Stored items:
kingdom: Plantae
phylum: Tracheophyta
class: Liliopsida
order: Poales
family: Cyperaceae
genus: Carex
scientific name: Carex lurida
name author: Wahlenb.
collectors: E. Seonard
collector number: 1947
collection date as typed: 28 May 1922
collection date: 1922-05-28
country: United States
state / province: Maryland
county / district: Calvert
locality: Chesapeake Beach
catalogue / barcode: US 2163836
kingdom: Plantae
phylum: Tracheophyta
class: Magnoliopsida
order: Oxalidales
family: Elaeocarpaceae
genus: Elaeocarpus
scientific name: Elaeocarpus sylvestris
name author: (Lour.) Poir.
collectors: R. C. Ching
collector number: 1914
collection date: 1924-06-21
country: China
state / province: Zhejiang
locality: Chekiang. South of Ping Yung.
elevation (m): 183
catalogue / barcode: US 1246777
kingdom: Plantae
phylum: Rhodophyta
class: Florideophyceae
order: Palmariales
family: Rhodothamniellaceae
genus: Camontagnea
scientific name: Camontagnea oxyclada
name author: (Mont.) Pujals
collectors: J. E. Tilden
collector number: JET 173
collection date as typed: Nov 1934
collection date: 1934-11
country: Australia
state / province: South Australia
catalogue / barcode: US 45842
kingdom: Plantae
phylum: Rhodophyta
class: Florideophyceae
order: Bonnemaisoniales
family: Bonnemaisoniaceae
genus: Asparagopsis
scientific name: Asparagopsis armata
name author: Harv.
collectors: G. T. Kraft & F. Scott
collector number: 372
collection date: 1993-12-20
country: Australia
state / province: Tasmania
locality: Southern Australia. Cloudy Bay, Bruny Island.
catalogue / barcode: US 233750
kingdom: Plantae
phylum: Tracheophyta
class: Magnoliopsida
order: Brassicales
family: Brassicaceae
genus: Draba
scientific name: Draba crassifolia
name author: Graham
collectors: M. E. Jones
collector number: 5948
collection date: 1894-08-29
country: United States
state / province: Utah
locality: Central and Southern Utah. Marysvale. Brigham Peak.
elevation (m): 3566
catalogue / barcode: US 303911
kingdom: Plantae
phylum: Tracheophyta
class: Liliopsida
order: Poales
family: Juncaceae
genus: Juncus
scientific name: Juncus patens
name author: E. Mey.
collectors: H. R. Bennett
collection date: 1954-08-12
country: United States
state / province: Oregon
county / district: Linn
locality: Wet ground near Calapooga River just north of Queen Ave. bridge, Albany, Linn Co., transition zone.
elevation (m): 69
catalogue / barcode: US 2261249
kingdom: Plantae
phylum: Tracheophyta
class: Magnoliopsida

** Given problem **
Can you rename the field "catalogue / barcode" to "catalog number / barcode" throughout the material above and give all the lines again, with everything else left unchanged?

** The output **
kingdom: Plantae
phylum: Tracheophyta
class: Liliopsida
order: Poales
family: Cyperaceae
genus: Carex
scientific name: Carex lurida
name author: Wahlenb.
collectors: E. Seonard
collector number: 1947
collection date as typed: 28 May 1922
collection date: 1922-05-28
country: United States
state / province: Maryland
county / district: Calvert
locality: Chesapeake Beach
catalog number / barcode: US 2163836
kingdom: Plantae
phylum: Tracheophyta
class: Magnoliopsida
order: Oxalidales
family: Elaeocarpaceae
genus: Elaeocarpus
scientific name: Elaeocarpus sylvestris
name author: (Lour.) Poir.
collectors: R. C. Ching
collector number: 1914
collection date: 1924-06-21
country: China
state / province: Zhejiang
locality: Chekiang. South of Ping Yung.
elevation (m): 183
catalog number / barcode: US 1246777
kingdom: Plantae
phylum: Rhodophyta
class: Florideophyceae
order: Palmariales
family: Rhodothamniellaceae
genus: Camontagnea
scientific name: Camontagnea oxyclada
name author: (Mont.) Pujals
collectors: J. E. Tilden
collector number: JET 173
collection date as typed: Nov 1934
collection date: 1934-11
country: Australia
state / province: South Australia
catalog number / barcode: US 45842
kingdom: Plantae
phylum: Rhodophyta
class: Florideophyceae
order: Bonnemaisoniales
family: Bonnemaisoniaceae
genus: Asparagopsis
scientific name: Asparagopsis armata
name author: Harv.
collectors: G. T. Kraft & F. Scott
collector number: 372
collection date: 1993-12-20
country: Australia
state / province: Tasmania
locality: Southern Australia. Cloudy Bay, Bruny Island.
catalog number / barcode: US 233750
kingdom: Plantae
phylum: Tracheophyta
class: Magnoliopsida
order: Brassicales
family: Brassicaceae
genus: Draba
scientific name: Draba crassifolia
name author: Graham
collectors: M. E. Jones
collector number: 5948
collection date: 1894-08-29
country: United States
state / province: Utah
locality: Central and Southern Utah. Marysvale. Brigham Peak.
elevation (m): 3566
catalog number / barcode: US 303911
kingdom: Plantae
phylum: Tracheophyta
class: Liliopsida
order: Poales
family: Juncaceae
genus: Juncus
scientific name: Juncus patens
name author: E. Mey.
collectors: H. R. Bennett
collection date: 1954-08-12
country: United States
state / province: Oregon
county / district: Linn
locality: Wet ground near Calapooga River just north of Queen Ave. bridge, Albany, Linn Co., transition zone.
elevation (m): 69
catalog number / barcode: US 2261249
kingdom: Plantae
phylum: Tracheophyta
class: Magnoliopsida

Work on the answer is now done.